* _Exercise description_
From the first line of the listing below to the line with "v1.16.x to 1.16.0", print each line exactly, and nothing more. Leave out the pictures.

* _Source material_

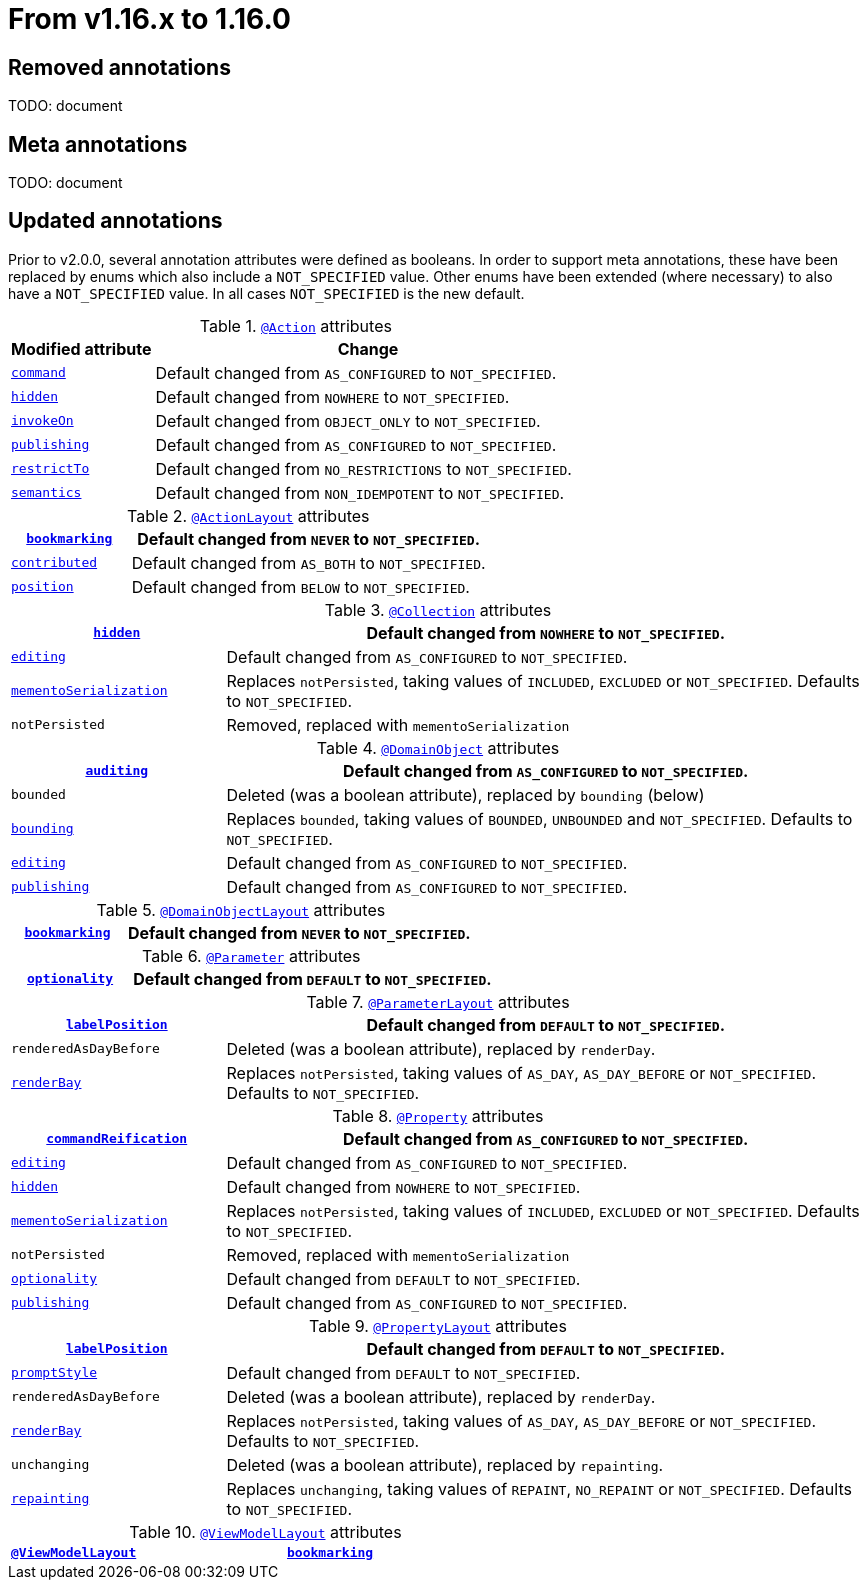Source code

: [[_migration-notes_1.15.0-to-1.16.0]]
= From v1.16.x to 1.16.0
:Notice: Licensed to the Apache Software Foundation (ASF) under one or more contributor license agreements. See the NOTICE file distributed with this work for additional information regarding copyright ownership. The ASF licenses this file to you under the Apache License, Version 2.0 (the "License"); you may not use this file except in compliance with the License. You may obtain a copy of the License at. http://www.apache.org/licenses/LICENSE-2.0 . Unless required by applicable law or agreed to in writing, software distributed under the License is distributed on an "AS IS" BASIS, WITHOUT WARRANTIES OR  CONDITIONS OF ANY KIND, either express or implied. See the License for the specific language governing permissions and limitations under the License.
:_basedir: ../
:_imagesdir: images/






== Removed annotations

TODO: document

== Meta annotations

TODO: document

== Updated annotations

Prior to v2.0.0, several annotation attributes were defined as booleans.
In order to support meta annotations, these have been replaced by enums which also include a `NOT_SPECIFIED` value.
Other enums have been extended (where necessary) to also have a `NOT_SPECIFIED` value.
In all cases `NOT_SPECIFIED` is the new default.


.xref:../guides/rgant/rgant.adoc#_rgant-Action[`@Action`] attributes
[cols="1a,3a", options="header"]
|===

| Modified attribute
| Change

|xref:../guides/rgant/rgant.adoc#_rgant-Action_command[`command`]
| Default changed from `AS_CONFIGURED` to `NOT_SPECIFIED`.

| xref:../guides/rgant/rgant.adoc#_rgant-Action_hidden[`hidden`]
| Default changed from `NOWHERE` to `NOT_SPECIFIED`.

| xref:../guides/rgant/rgant.adoc#_rgant-Action_invokeOn[`invokeOn`]
| Default changed from `OBJECT_ONLY` to `NOT_SPECIFIED`.

| xref:../guides/rgant/rgant.adoc#_rgant-Action_publishing[`publishing`]
| Default changed from `AS_CONFIGURED` to `NOT_SPECIFIED`.

| xref:../guides/rgant/rgant.adoc#_rgant-Action_restrictTo[`restrictTo`]
| Default changed from `NO_RESTRICTIONS` to `NOT_SPECIFIED`.

| xref:../guides/rgant/rgant.adoc#_rgant-Action_semantics[`semantics`]
| Default changed from `NON_IDEMPOTENT` to `NOT_SPECIFIED`.

|===

.xref:../guides/rgant/rgant.adoc#_rgant-ActionLayout[`@ActionLayout`] attributes
[cols="1a,3a", options="header"]
|===

| xref:../guides/rgant/rgant.adoc#_rgant-ActionLayout_bookmarking[`bookmarking`]
| Default changed from `NEVER` to `NOT_SPECIFIED`.

| xref:../guides/rgant/rgant.adoc#_rgant-ActionLayout_contributed[`contributed`]
| Default changed from `AS_BOTH` to `NOT_SPECIFIED`.

| xref:../guides/rgant/rgant.adoc#_rgant-ActionLayout_position[`position`]
| Default changed from `BELOW` to `NOT_SPECIFIED`.


|===

.xref:../guides/rgant/rgant.adoc#_rgant-Collection[`@Collection`] attributes
[cols="1a,3a", options="header"]
|===

| xref:../guides/rgant/rgant.adoc#_rgant-Collection_hidden[`hidden`]
| Default changed from `NOWHERE` to `NOT_SPECIFIED`.

| xref:../guides/rgant/rgant.adoc#_rgant-Collection_editing[`editing`]
| Default changed from `AS_CONFIGURED` to `NOT_SPECIFIED`.

| xref:../guides/rgant/rgant.adoc#_rgant-Collection_mementoSerialization[`mementoSerialization`]
| Replaces `notPersisted`, taking values of `INCLUDED`, `EXCLUDED` or `NOT_SPECIFIED`.
Defaults to `NOT_SPECIFIED`.

| `notPersisted`
| Removed, replaced with `mementoSerialization`


|===

.xref:../guides/rgant/rgant.adoc#_rgant-DomainObject[`@DomainObject`] attributes
[cols="1a,3a", options="header"]
|===

| xref:../guides/rgant/rgant.adoc#_rgant-DomainObject_auditing[`auditing`]
| Default changed from `AS_CONFIGURED` to `NOT_SPECIFIED`.

| `bounded`
| Deleted (was a boolean attribute), replaced by `bounding` (below)

| xref:../guides/rgant/rgant.adoc#_rgant-DomainObject_bounding[`bounding`]
| Replaces `bounded`, taking values of `BOUNDED`, `UNBOUNDED` and `NOT_SPECIFIED`.
Defaults to `NOT_SPECIFIED`.

| xref:../guides/rgant/rgant.adoc#_rgant-DomainObject_editing[`editing`]
| Default changed from `AS_CONFIGURED` to `NOT_SPECIFIED`.

| xref:../guides/rgant/rgant.adoc#_rgant-DomainObject_publishing[`publishing`]
| Default changed from `AS_CONFIGURED` to `NOT_SPECIFIED`.


|===

.xref:../guides/rgant/rgant.adoc#_rgant-DomainObjectLayout[`@DomainObjectLayout`] attributes
[cols="1a,3a", options="header"]
|===

| xref:../guides/rgant/rgant.adoc#_rgant-DomainObjectLayout_bookmarking[`bookmarking`]
| Default changed from `NEVER` to `NOT_SPECIFIED`.


|===

.xref:../guides/rgant/rgant.adoc#_rgant-Parameter[`@Parameter`] attributes
[cols="1a,3a", options="header"]
|===


| xref:../guides/rgant/rgant.adoc#_rgant-Parameter_optionality[`optionality`]
| Default changed from `DEFAULT` to `NOT_SPECIFIED`.


|===

.xref:../guides/rgant/rgant.adoc#_rgant-ParameterLayout[`@ParameterLayout`] attributes
[cols="1a,3a", options="header"]
|===


| xref:../guides/rgant/rgant.adoc#_rgant-ParameterLayout_labelPosition[`labelPosition`]
| Default changed from `DEFAULT` to `NOT_SPECIFIED`.

| `renderedAsDayBefore`
| Deleted (was a boolean attribute), replaced by `renderDay`.

| xref:../guides/rgant/rgant.adoc#_rgant-ParameterLayout_renderDay[`renderBay`]
| Replaces `notPersisted`, taking values of `AS_DAY`, `AS_DAY_BEFORE` or `NOT_SPECIFIED`.
Defaults to `NOT_SPECIFIED`.

|===

.xref:../guides/rgant/rgant.adoc#_rgant-Property[`@Property`] attributes
[cols="1a,3a", options="header"]
|===


| xref:../guides/rgant/rgant.adoc#_rgant-Property_commandReification[`commandReification`]
| Default changed from `AS_CONFIGURED` to `NOT_SPECIFIED`.

| xref:../guides/rgant/rgant.adoc#_rgant-Property_editing[`editing`]
| Default changed from `AS_CONFIGURED` to `NOT_SPECIFIED`.

| xref:../guides/rgant/rgant.adoc#_rgant-Property_hidden[`hidden`]
| Default changed from `NOWHERE` to `NOT_SPECIFIED`.

| xref:../guides/rgant/rgant.adoc#_rgant-Property_mementoSerialization[`mementoSerialization`]
| Replaces `notPersisted`, taking values of `INCLUDED`, `EXCLUDED` or `NOT_SPECIFIED`.
Defaults to `NOT_SPECIFIED`.

| `notPersisted`
| Removed, replaced with `mementoSerialization`

| xref:../guides/rgant/rgant.adoc#_rgant-Property_optionality[`optionality`]
| Default changed from `DEFAULT` to `NOT_SPECIFIED`.

| xref:../guides/rgant/rgant.adoc#_rgant-Property_publishing[`publishing`]
| Default changed from `AS_CONFIGURED` to `NOT_SPECIFIED`.


|===

.xref:../guides/rgant/rgant.adoc#_rgant-PropertyLayout[`@PropertyLayout`] attributes
[cols="1a,3a", options="header"]
|===

| xref:../guides/rgant/rgant.adoc#_rgant-PropertyLayout_labelPosition[`labelPosition`]
| Default changed from `DEFAULT` to `NOT_SPECIFIED`.


| xref:../guides/rgant/rgant.adoc#_rgant-PropertyLayout_promptStyle[`promptStyle`]
| Default changed from `DEFAULT` to `NOT_SPECIFIED`.


| `renderedAsDayBefore`
| Deleted (was a boolean attribute), replaced by `renderDay`.

| xref:../guides/rgant/rgant.adoc#_rgant-PropertyLayout_renderDay[`renderBay`]
| Replaces `notPersisted`, taking values of `AS_DAY`, `AS_DAY_BEFORE` or `NOT_SPECIFIED`.
Defaults to `NOT_SPECIFIED`.


| `unchanging`
| Deleted (was a boolean attribute), replaced by `repainting`.

| xref:../guides/rgant/rgant.adoc#_rgant-PropertyLayout_repainting[`repainting`]
| Replaces `unchanging`, taking values of `REPAINT`, `NO_REPAINT` or `NOT_SPECIFIED`.
Defaults to `NOT_SPECIFIED`.


|===

.xref:../guides/rgant/rgant.adoc#_rgant-ViewModelLayout[`@ViewModelLayout`] attributes
[cols="1a,3a", options="header"]
|===

| xref:../guides/rgant/rgant.adoc#_rgant-ViewModelLayout[`@ViewModelLayout`]
| xref:../guides/rgant/rgant.adoc#_rgant-ViewModelLayout_bookmarking[`bookmarking`]
| adds new NOT_SPECIFIED value


|===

* _Finished task_
Source code

: [[_migration-notes_1.15.0-to-1.16.0]]
= From v1.16.x to 1.16.0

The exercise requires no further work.